MOL Group has signed a production sharing agreement with its joint venture partners, the Spanish company Repsol and the Turkish state-owned Türkiye Petrolleri (TPAO), for an offshore exploration area in the Mediterranean Sea, following the award of an exploration licence.
The agreement marks a key milestone in advancing exploration activities in Libya, while the project is expected to contribute to the revitalisation of the country’s oil and gas industry.
MOL Group entered the country earlier this year through a successful joint bid with its partners for an offshore exploration licence. Together with Repsol (40 per cent, operator) and TPAO (40 per cent), MOL Group (20 per cent) submitted a bid for the O7 offshore block and was awarded the right to conduct hydrocarbon exploration.
The O7 block covers more than 10,300 square kilometres in water depths exceeding 1,500 metres, located approximately 140 kilometres northwest of Benghazi. The minimum work commitment for Block O7 includes the acquisition of 1,500 kilometres of 2D and 2,300 square kilometres of 3D seismic data, as well as the drilling of one exploration well.

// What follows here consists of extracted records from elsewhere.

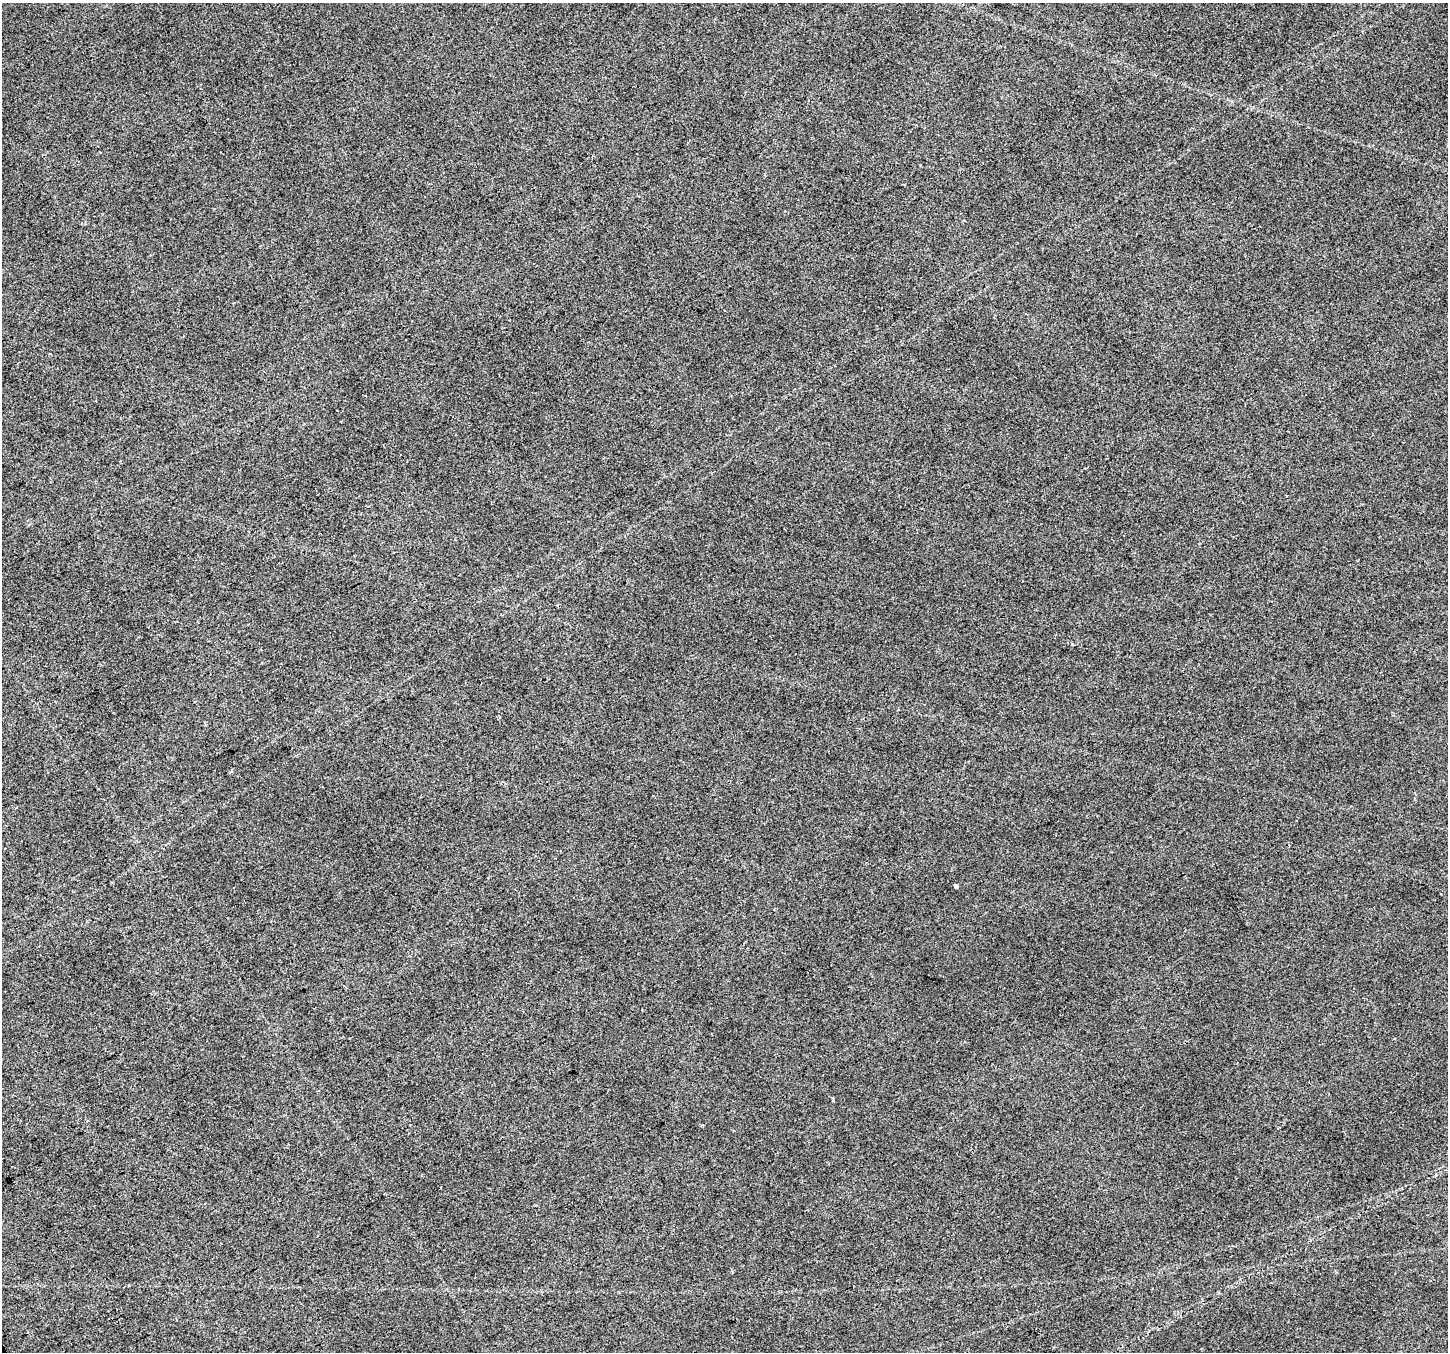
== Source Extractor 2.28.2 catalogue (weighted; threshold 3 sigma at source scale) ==
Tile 7 of 4 x 4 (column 3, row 2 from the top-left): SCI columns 2893-4338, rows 2865-4214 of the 5783 x 5668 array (HDU 1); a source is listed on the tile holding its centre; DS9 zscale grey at full resolution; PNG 1450 x 1354 px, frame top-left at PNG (2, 3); no overlay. Shown black and unused: <1% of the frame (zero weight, under 2 of 3 exposures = <1% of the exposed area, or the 3 px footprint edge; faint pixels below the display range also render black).
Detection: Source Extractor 2.28.2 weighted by HDU 2 'WHT'; one run over the whole footprint, this tile lists its part. Background 0.0539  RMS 0.0093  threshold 0.0421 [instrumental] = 3 sigma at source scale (4.5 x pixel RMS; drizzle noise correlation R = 1.50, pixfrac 1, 0.0396/0.0396 arcsec/px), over >= 5 px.
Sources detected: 3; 1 cosmic-ray / hot-pixel residue — not listed; the other 2 listed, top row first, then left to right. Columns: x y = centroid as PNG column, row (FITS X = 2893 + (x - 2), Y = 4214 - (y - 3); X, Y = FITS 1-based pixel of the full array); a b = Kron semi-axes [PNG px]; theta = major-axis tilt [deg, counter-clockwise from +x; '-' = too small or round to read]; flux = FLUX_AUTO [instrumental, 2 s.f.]
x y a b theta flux
956 887 4 3 - 2.2
1278 1128 3 3 - 1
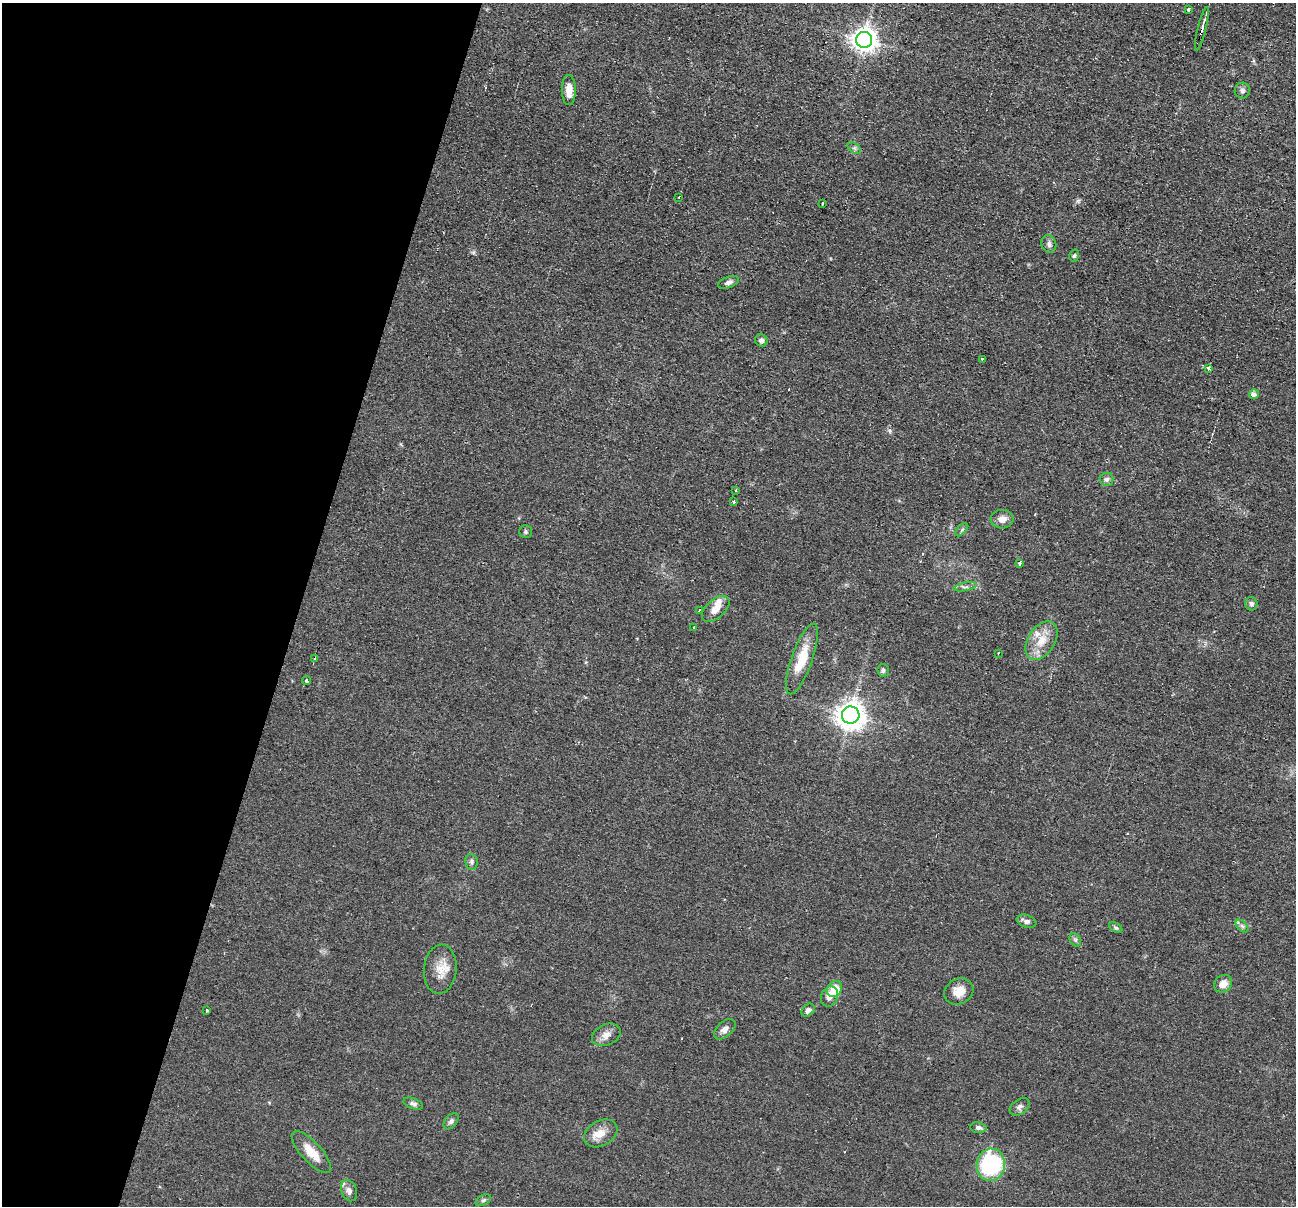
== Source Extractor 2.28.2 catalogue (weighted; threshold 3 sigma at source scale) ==
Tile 9 of 4 x 4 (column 1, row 3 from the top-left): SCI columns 9-1302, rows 1462-2665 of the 5194 x 5209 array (HDU 1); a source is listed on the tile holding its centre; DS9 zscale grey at full resolution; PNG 1298 x 1208 px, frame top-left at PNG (2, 3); each listed source drawn as its Kron ellipse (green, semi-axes under 4 px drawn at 4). Shown black and unused: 23% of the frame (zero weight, under 2 of 3 exposures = <1% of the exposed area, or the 3 px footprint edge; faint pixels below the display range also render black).
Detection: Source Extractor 2.28.2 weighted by HDU 2 'WHT'; one run over the whole footprint, this tile lists its part. Background 0.0439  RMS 0.0074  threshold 0.0332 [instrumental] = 3 sigma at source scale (4.5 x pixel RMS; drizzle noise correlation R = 1.50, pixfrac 1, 0.05/0.05 arcsec/px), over >= 5 px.
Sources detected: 62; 3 cosmic-ray / hot-pixel residue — neither listed nor drawn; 2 inside a brighter listed object's ellipse — not listed separately; the other 57 listed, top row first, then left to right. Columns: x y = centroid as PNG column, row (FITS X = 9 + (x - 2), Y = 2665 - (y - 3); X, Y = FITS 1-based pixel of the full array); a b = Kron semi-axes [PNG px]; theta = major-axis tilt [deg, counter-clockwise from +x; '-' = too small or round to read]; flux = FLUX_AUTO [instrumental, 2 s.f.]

“Libya holds strategic importance for Europe and offers an exceptional offshore exploration opportunity in North Africa. We are committed to contributing our expertise to Libya’s economy, while also strengthening the energy security of Central and Eastern Europe through a new source,” said Zsombor Marton, Executive Vice President of MOL Group Exploration and Production.
Libya’s National Oil Corporation (NOC) has signed production-sharing agreements with several energy companies following the country’s first licensing round in nearly 20 years, Daily Sabah reported. Repsol and TPAO, along with Italy’s Eni and QatarEnergy, also secured exploration blocks.